DIRECTIONS
Given the material below, output exactly the lines from the line with "root of tail: (118, 506)" to the line with "right back paw: (309, 516)", both ends included, and no other lines.

SUPPLIED ENTRIES
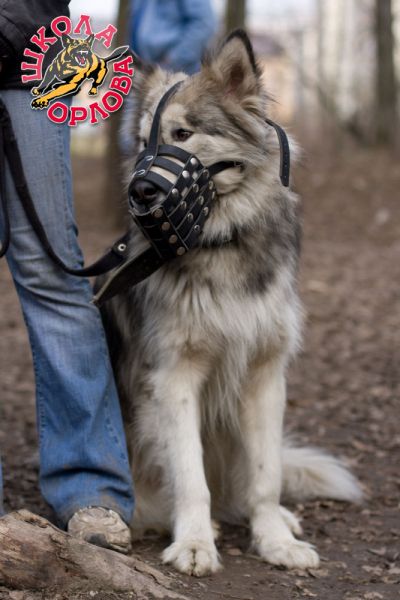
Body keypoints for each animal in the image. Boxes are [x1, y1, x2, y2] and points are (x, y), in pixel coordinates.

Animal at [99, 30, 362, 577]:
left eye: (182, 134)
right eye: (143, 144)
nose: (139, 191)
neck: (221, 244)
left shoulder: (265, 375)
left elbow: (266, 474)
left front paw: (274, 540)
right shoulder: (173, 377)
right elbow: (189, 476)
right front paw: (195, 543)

...

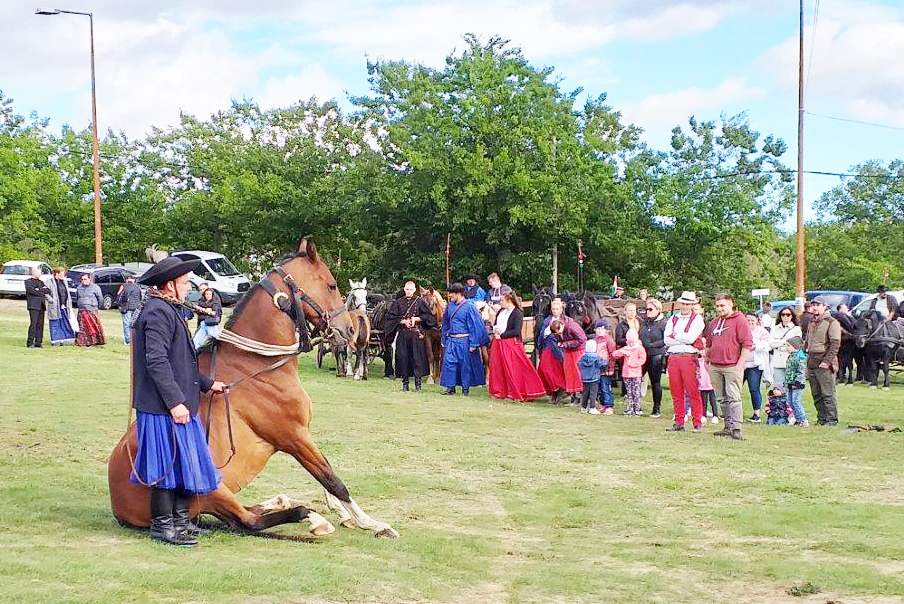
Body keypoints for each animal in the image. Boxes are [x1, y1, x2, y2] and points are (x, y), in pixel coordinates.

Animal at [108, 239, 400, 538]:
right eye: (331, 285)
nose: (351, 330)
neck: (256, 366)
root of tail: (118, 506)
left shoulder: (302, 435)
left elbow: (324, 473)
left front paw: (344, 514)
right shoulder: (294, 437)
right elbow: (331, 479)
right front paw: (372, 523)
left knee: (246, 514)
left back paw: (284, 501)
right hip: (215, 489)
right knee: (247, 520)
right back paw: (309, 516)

...

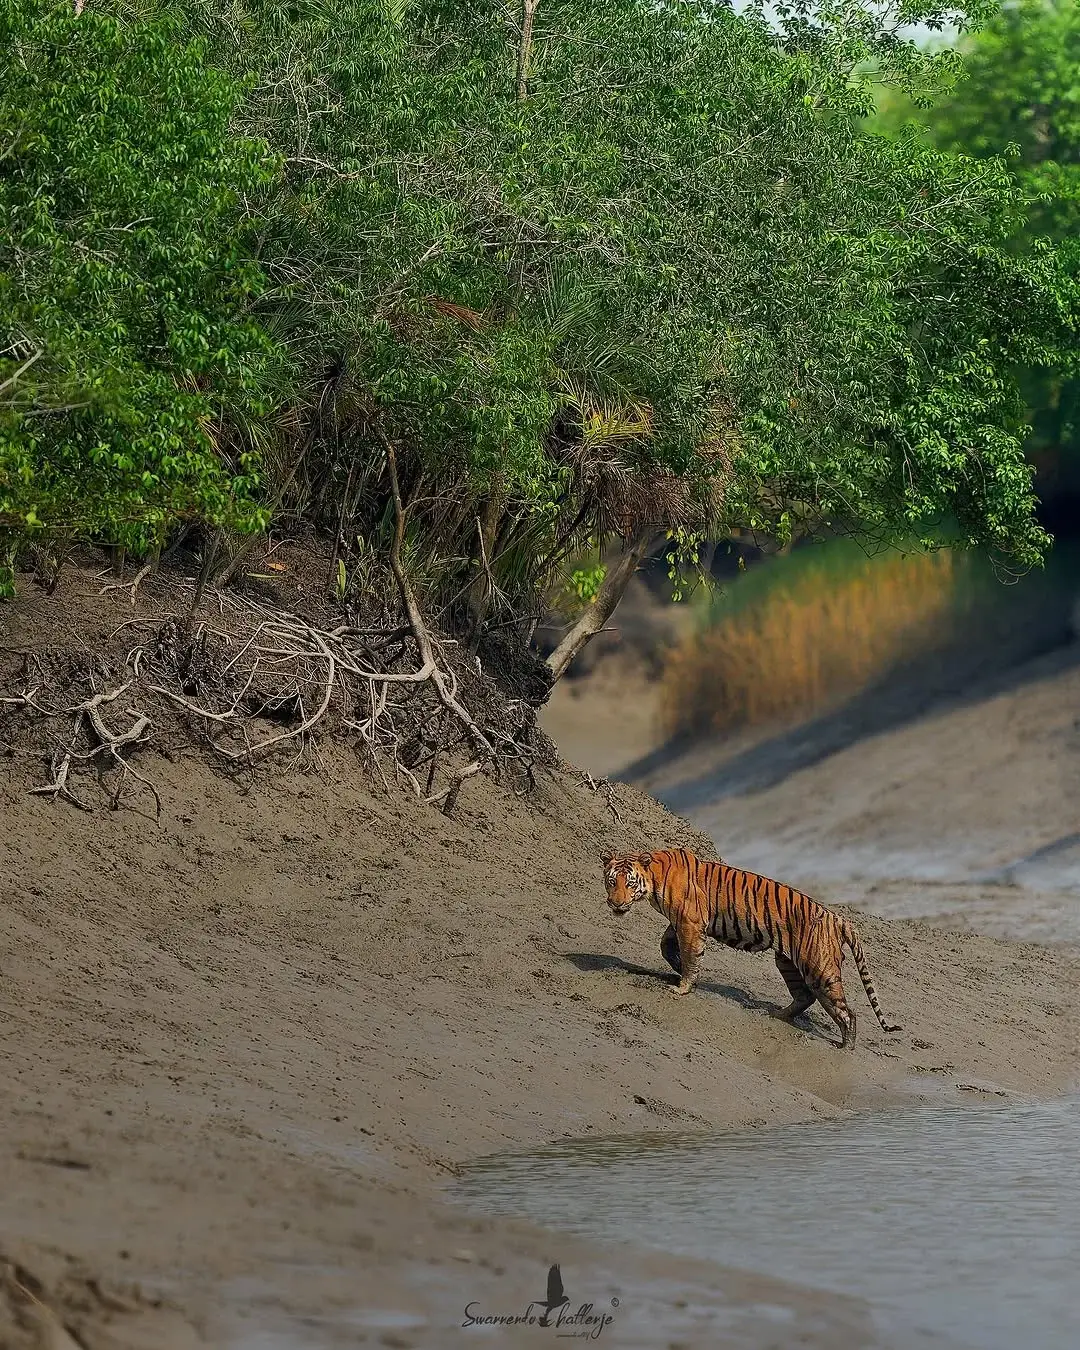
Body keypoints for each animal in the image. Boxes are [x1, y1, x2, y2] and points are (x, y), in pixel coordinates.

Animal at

ANSWER TO THE EXERCISE
root of tail: (118, 506)
left shoulder: (302, 435)
left elbow: (324, 473)
left front paw: (344, 514)
right shoulder: (294, 437)
right elbow: (331, 479)
right front paw: (372, 523)
left knee: (246, 514)
left back paw: (284, 501)
right hip: (215, 489)
right knee: (247, 520)
right back paw: (309, 516)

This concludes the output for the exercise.